Pete Wentz, left, and Fall Out Boy arrive at the 2013 American Music Awards at the Nokia Theatre L.A. Live in Los Angeles on Sunday, November 24, 2013. (Adam Orchon/Sipa USA/MCT)
Pete Wentz, left, and Fall Out Boy arrive at the 2013 American Music Awards at the Nokia Theatre L.A. Live in Los Angeles on Sunday, November 24, 2013. (Adam Orchon/Sipa USA/MCT)

Fall Out Boy’s new album, American Beauty/American Psycho was released to great anticipation. With seven albums and multiple awards to live up to and a mixed crowd of old and new fans, hopes were high to hear the new record.

With multiple songs reaching radio stations and the album briefly reaching number one on the iTunes charts, the new record was certainly a crowd pleasure. Which crowd, however, I am not sure.

Fall Out Boy used to have an incredibly unique sound with original riffs and lyrics. This new album continues their streak of commercialized songs that sounds like every other pop hit. Multiple samples from other songs are incorporated into the main beat. This form of imitation is a cheap move for such a great band.

The most recognizable track, “Centuries”, was a fantastic song with a few of Fall Out Boy’s unique witty lyrics as well as their new ability to create infuriatingly catchy tunes. It was a great song, that is until the radio stations played it daily for weeks and it became the bane of my morning commute.

The second sweetheart of radio stations from this album is the song “Uma Thurman”. The first thing that is apparent is the repetition of the song title. The title is repeated and nine times and the song still manages to continue with is simple repetitive chorus.

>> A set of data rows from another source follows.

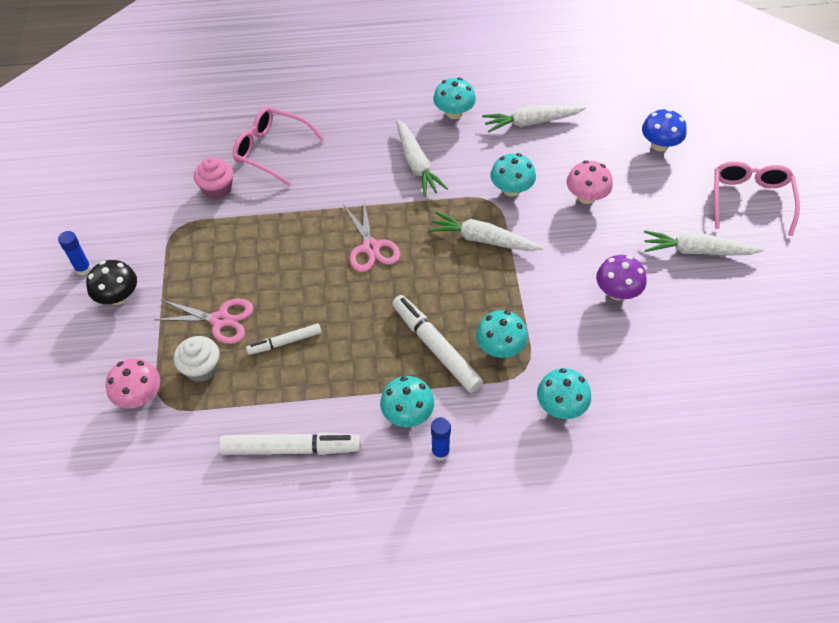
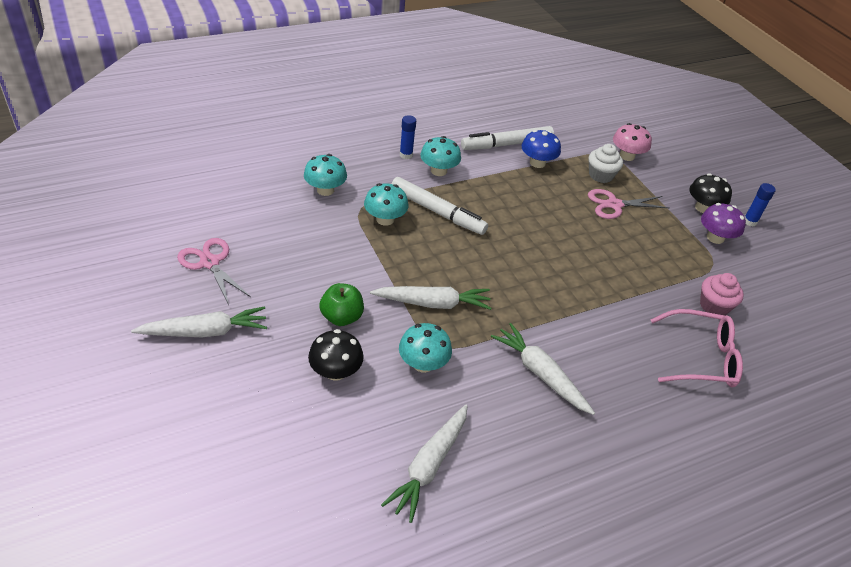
camera: 155 degrees right, 10 degrees down
white marker [246,324,321,355] -> none
pink scissors [344,201,400,272] -> pink scissors moved to [177,238,251,305]
turquoise mushroom [433,78,476,119] -> none
white carrot [482,105,587,133] -> white carrot turned 150 degrees clockwise [381,404,467,523]
pink mushroom [567,160,613,204] -> black mushroom [308,329,364,381]
purple mushroom [596,255,647,300] -> purple mushroom moved to [701,203,746,244]
blue mushroom [642,109,687,151] -> blue mushroom moved to [522,130,561,168]
pink glasses [714,161,800,236] -> none
none -> green apple [319,283,364,326]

In comparison to their classic song, “I’ve Got A Dark Alley And A Bad Idea That Says You Should Shut Your Mouth (Summer Song)”, all the song titles of this album are surprisingly short. In addition, it was rare to hear the name of the song in the song lyrics in the majority of Fall Out Boy songs in their good old days. Now, we are reminded of the song title multiple times in every track on this record.

Fans of the old Fall Out Boy will likely only enjoy “Irresistible”, “Fourth of July”, “The Kids Aren’t Alright”, and “American Beauty/American Psycho”. Many songs are forgettable, with monotonous lyrics and a cliché beat. “Immortals” is a great song at the beginning, but it is the kind of song that I can only replay twice before it gets old.

The whole album has a similar nature. Here and there are shadows of the Fall Out Boy I grew up with, and everywhere else is an album enjoyed for a week and then forgotten.